[[ Given passage open ]]

Magazine article Newsweek

The Wrong Scapegoat

Magazine article Newsweek

The Wrong Scapegoat

Article excerpt

Byline: Robert J. Samuelson

Give the Fed its due.

Ever since its creation in 1913, the Federal Reserve has grappled with a daunting political contradiction. The Fed is charged with preventing the collapse of the financial system, whose health is essential for the "real economy" of production and jobs. But financial bailouts usually occur when mistakes or misdeeds by bankers make them public pariahs. To do its job, then, the Fed protects--or seems to protect--an unpopular, disgraced, and undeserving group. We are now witnessing this contradiction in full bloom.

[[ Given passage closed ]]
[[ Extracted records open ]]

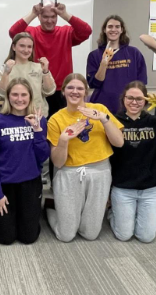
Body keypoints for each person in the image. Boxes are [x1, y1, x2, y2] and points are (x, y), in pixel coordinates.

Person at [46, 73, 124, 242]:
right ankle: (51, 209)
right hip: (69, 173)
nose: (75, 91)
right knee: (66, 235)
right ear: (63, 91)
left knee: (90, 234)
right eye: (70, 87)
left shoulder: (100, 110)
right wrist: (64, 140)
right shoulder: (55, 119)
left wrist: (104, 120)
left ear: (86, 92)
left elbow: (119, 143)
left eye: (80, 88)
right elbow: (58, 162)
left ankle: (74, 215)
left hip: (100, 172)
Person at [108, 81, 156, 243]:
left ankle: (132, 214)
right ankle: (113, 212)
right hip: (123, 187)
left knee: (146, 237)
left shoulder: (154, 122)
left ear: (146, 101)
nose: (134, 102)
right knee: (124, 235)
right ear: (123, 99)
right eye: (130, 98)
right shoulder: (114, 122)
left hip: (150, 188)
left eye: (139, 99)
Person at [0, 78, 49, 245]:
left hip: (30, 184)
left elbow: (42, 157)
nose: (19, 99)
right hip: (4, 186)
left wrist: (37, 131)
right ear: (8, 97)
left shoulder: (39, 120)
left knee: (28, 238)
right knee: (6, 238)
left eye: (23, 95)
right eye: (15, 94)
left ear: (30, 97)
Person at [9, 0, 92, 118]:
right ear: (39, 17)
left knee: (61, 127)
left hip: (62, 92)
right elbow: (13, 33)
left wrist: (65, 14)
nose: (49, 20)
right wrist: (32, 13)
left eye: (53, 16)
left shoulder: (66, 32)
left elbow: (86, 31)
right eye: (45, 16)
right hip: (37, 90)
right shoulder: (31, 32)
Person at [87, 15, 147, 114]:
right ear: (104, 30)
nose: (113, 29)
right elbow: (94, 84)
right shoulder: (94, 55)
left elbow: (141, 84)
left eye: (117, 26)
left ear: (122, 30)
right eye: (110, 26)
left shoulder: (134, 53)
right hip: (102, 107)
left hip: (128, 108)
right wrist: (103, 64)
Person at [0, 32, 56, 117]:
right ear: (14, 47)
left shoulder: (39, 67)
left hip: (37, 117)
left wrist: (45, 72)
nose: (26, 50)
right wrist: (6, 73)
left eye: (29, 47)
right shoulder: (5, 68)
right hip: (12, 117)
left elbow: (49, 91)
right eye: (22, 46)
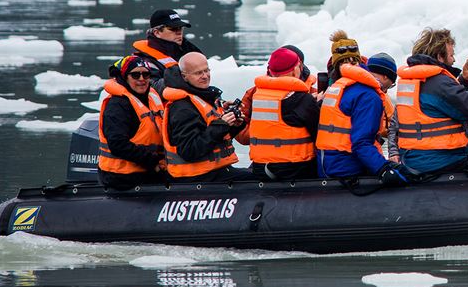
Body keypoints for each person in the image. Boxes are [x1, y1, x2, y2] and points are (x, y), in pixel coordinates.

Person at [389, 28, 468, 177]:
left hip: (414, 160)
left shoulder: (412, 81)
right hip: (443, 162)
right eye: (451, 55)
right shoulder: (439, 82)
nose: (454, 60)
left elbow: (445, 104)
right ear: (440, 57)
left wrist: (463, 80)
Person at [317, 54, 405, 184]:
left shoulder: (343, 85)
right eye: (389, 86)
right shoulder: (368, 97)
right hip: (346, 166)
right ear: (386, 77)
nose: (385, 91)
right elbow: (361, 143)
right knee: (401, 176)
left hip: (325, 162)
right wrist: (384, 169)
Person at [162, 52, 242, 182]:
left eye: (206, 71)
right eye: (198, 73)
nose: (205, 76)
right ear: (184, 76)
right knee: (260, 178)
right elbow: (189, 150)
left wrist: (234, 125)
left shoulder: (203, 97)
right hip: (197, 177)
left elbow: (214, 139)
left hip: (214, 170)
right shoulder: (182, 108)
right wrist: (221, 125)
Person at [244, 47, 320, 181]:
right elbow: (319, 134)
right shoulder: (302, 99)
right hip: (295, 170)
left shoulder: (257, 96)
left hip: (260, 169)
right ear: (295, 69)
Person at [97, 55, 168, 189]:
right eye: (135, 75)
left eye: (146, 75)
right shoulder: (118, 105)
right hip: (122, 177)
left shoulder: (151, 97)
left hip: (149, 170)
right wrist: (153, 162)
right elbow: (118, 144)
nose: (142, 79)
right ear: (125, 77)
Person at [132, 8, 203, 86]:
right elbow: (152, 87)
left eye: (181, 28)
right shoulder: (145, 62)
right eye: (173, 29)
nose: (179, 32)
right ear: (157, 32)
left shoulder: (187, 50)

[[ Extracted records closed ]]

Explore the material –
(1) Answer these questions from the Federal Reserve article:
(a) In what year was the Federal Reserve created?
(b) Whose name appears in the byline?
(c) What is the health of the financial system said to be essential for?
(2) Using the Federal Reserve article, decide whether each statement agrees with it. Answer yes or no and quote the words that settle it.
(a) The Fed is responsible for preventing the collapse of the financial system.
(b) Financial bailouts usually happen at a time when bankers are well regarded by the public.
(c) The article was published in Newsweek.
(3) Carry on writing the Federal Reserve article from where it stops.

Responses by item number –
(1)
(a) 1913
(b) Robert J. Samuelson
(c) The "real economy" of production and jobs

(2)
(a) Yes: "The Fed is charged with preventing the collapse of the financial system"
(b) No: "financial bailouts usually occur when mistakes or misdeeds by bankers make them public pariahs"
(c) Yes: "Magazine article Newsweek"

(3)
The Fed has become a congressional scapegoat for assorted economic frustrations: 10.2 percent unemployment; expensive rescues of fragile financial institutions; outsize Wall Street bonuses; and the crisis itself. The denunciations transcend rhetorical outbursts. The House Financial Services Committee recently voted to require the Government Accountability Office (GAO) to "audit" the Fed's monetary policy--its efforts to influence interest rates and credit conditions. In the Senate, Christopher Dodd, chairman of the Banking, Housing, and Urban Affairs Committee, has proposed stripping the Fed of all powers to regulate financial institutions--its actions to police lending and management practices. These powers would go to a new agency.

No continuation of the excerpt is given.